I think it's safe to extend that to data I consider sensitive or 
private. Just because we've always been open and that data is 
accessible doesn't mean there's any requirement it remain so. After 
all, there was a time in life when few houses had locks on them, too. 
Times change. not only do we lock doors and windows, we build gated 
communities.
I think the only safe way to do this is to make sure that this 
sensitive data is simply never in the data stream -- it's edited out 
before a user can get to it. If it's not there, it can't be 
de-obfuscated, it can't be reconstructed, it can't be 
reverse-engineered, because it's not there.

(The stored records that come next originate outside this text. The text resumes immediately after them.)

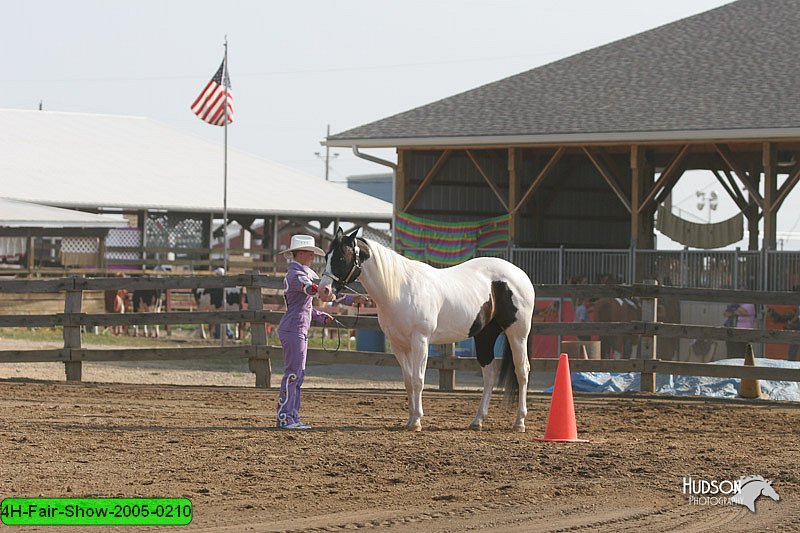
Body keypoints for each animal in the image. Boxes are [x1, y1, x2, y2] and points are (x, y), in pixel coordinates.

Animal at [316, 227, 536, 430]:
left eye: (341, 258)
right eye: (326, 256)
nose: (324, 291)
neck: (399, 290)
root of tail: (520, 275)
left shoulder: (420, 341)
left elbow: (418, 380)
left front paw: (416, 422)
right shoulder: (398, 345)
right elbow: (408, 381)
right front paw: (410, 419)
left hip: (517, 334)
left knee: (522, 371)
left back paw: (519, 422)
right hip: (485, 336)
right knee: (489, 375)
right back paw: (477, 420)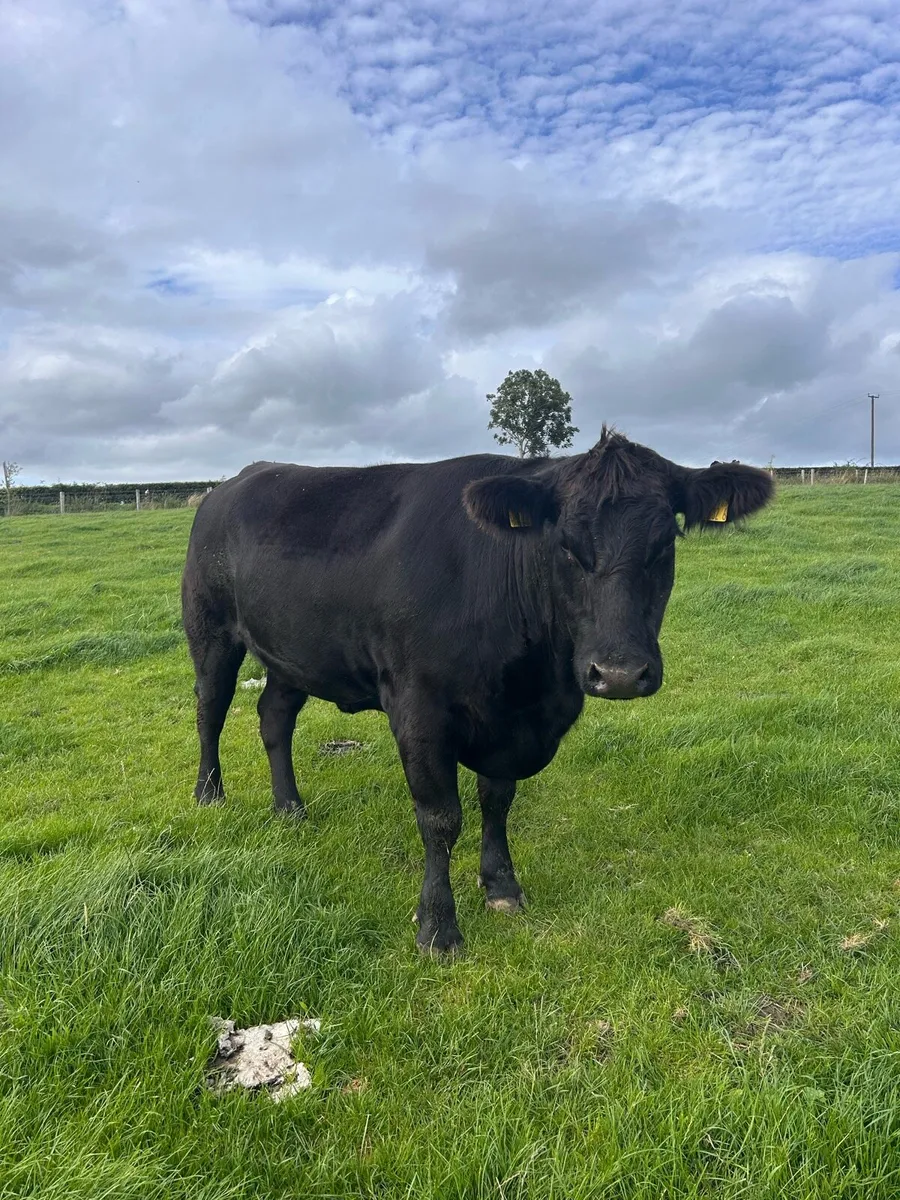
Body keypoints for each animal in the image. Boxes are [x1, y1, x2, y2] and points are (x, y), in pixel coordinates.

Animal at [181, 428, 773, 955]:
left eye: (665, 542)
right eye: (565, 545)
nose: (620, 673)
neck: (534, 687)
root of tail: (237, 479)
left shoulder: (509, 723)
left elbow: (498, 800)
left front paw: (502, 887)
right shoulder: (418, 708)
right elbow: (441, 819)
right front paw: (437, 927)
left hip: (291, 653)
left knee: (274, 715)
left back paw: (289, 807)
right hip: (209, 628)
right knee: (210, 709)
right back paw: (209, 793)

If people want more access, including that restricted data, then biuld 
a system to let them authenticate in and be granted access. I think 
that's more or less beyond the scope of mHonarc, but strongly related 
to it. In a perfect world, however you authenticate yourself to the 
maling list to prove that "you are you" for purposes of posting or 
accepting list mail is how you'd authenticate into the archives, too, 
which implies this is probably a list-server operation which pulls data 
out of mHonarc, not a mHonarc operation, unless you want to start 
tightly coupling all of these different pieces together. Which has 
advantages and disadvantages...
I'd probably argue against building data-stripping data into mHonarc, 
but perhaps a group of mHonarc folks would be interested in building a 
separate-but-equal project (similar to mharc) to handle the 
delivery/stripping/authentication piece, with hooks that allow it to 
interface into other systems for authentication data, so it could, 
perhaps, use Mailman email addresses and passwords, or Sympa user data 
to simplify things for the users a bit.